Eugenio González
Altea Desarrollos

Saturation Drives Developer to Look for Greener Pastures

Wed, 11/01/2017 - 15:07

Metropolitan Monterrey has quickly become one of the country’s top areas for total number of commercial malls, with a new construction seemingly around every corner. But a failure to look outside traditional areas is driving up land prices and a great deal of purchasing power is being left on the table, according to Eugenio González, CEO of Altea Desarollos. “Certain areas of Monterrey’s real estate market are becoming saturated, following the paths of Guadalajara and Mexico City,” he says. “The Valle and Cumbres neighborhoods are oversaturated in terms of commercial real estate, but there are many regions that are areas of opportunity for developers to take advantage of.”

According to Colliers International’s 1H17 Commercial Market Overview, the metropolitan area of Monterrey has more than 266 shopping centers, with the vast majority in the municipality of San Pedro Garza Garcia, which is home to the state’s most prosperous neighborhoods. With more than 67 shopping malls and seven more under construction in 2017, the high demand for space has caused the prices of land in Valle to increase more than 110 percent in the last three years, also pushing up leasing prices. According to González, highly saturated areas are becoming risky for commercial centers because they are starting to experience high tenant turnover. “Competition is growing tougher and as a developer, it is clear that when tenants are constantly leaving, there is something going wrong,” he says.

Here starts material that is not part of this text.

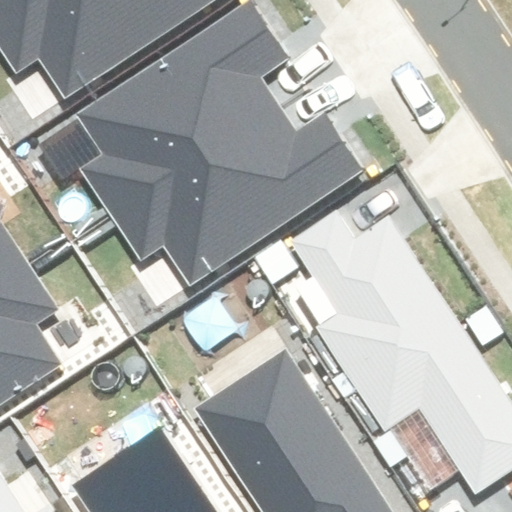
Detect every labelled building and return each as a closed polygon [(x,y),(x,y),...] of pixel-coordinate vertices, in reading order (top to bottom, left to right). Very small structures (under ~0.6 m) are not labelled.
[(40,0),(0,26),(0,51),(16,76),(43,58),(70,100),(226,0),(40,0)] [(0,0),(0,26),(40,0),(0,0)] [(289,67),(254,13),(84,122),(111,163),(89,177),(116,219),(284,112),(265,82),(289,67)] [(284,112),(116,219),(144,262),(171,244),(198,286),(366,178),(331,124),(304,141),(284,112)] [(345,217),(297,248),(321,284),(303,295),(390,430),(424,408),(482,498),(511,478),(511,403),(395,222),(362,243),(345,217)] [(0,298),(32,277),(3,232),(0,234),(0,298)] [(0,408),(83,353),(32,277),(0,298),(0,408)] [(394,511),(295,358),(210,413),(274,511),(394,511)] [(212,511),(164,437),(84,488),(99,511),(212,511)] [(0,511),(50,511),(32,484),(22,491),(0,457),(0,511)]
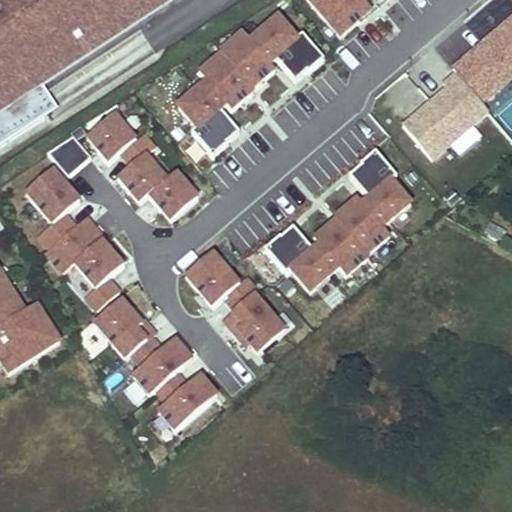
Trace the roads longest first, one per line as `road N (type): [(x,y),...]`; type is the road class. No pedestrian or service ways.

But Nuevo Leon is a large state and Monterrey’s metropolitan area has many neighborhoods with high potential for developers that are willing to look outside the traditional locations. “In terms of square meters of commercial area per capita, Mexico is approaching the same area as the US without the same purchasing power,” González says. Shopping centers continue to be concentrated in the country’s most affluent areas while segments of the population with greater density but with a lower income per capita are overlooked. “I believe that these areas are not taken advantage of, not because of insecurity or that they do not yield attractive returns but because of social comfort,” he says. Paseo La Fe is one of Altea Desarrollo’s latest developments and it was designed to cater to the middle-income segment in the lesser-served

San Nicolas de los Garza neighborhood. This shopping center contains lower-budget stores like Forever 21, H&M, Bershka,
Pull and Bear, Liverpool and many others and González says that, among this demographic, it would be difficult for more
expensive stores such as Massimo Dutti to be successful. 227 “The brands were skeptical at first and initially created much smaller stores than they usually would have,” says González. “When the mall opened, they realized that they should have had more faith in this location.”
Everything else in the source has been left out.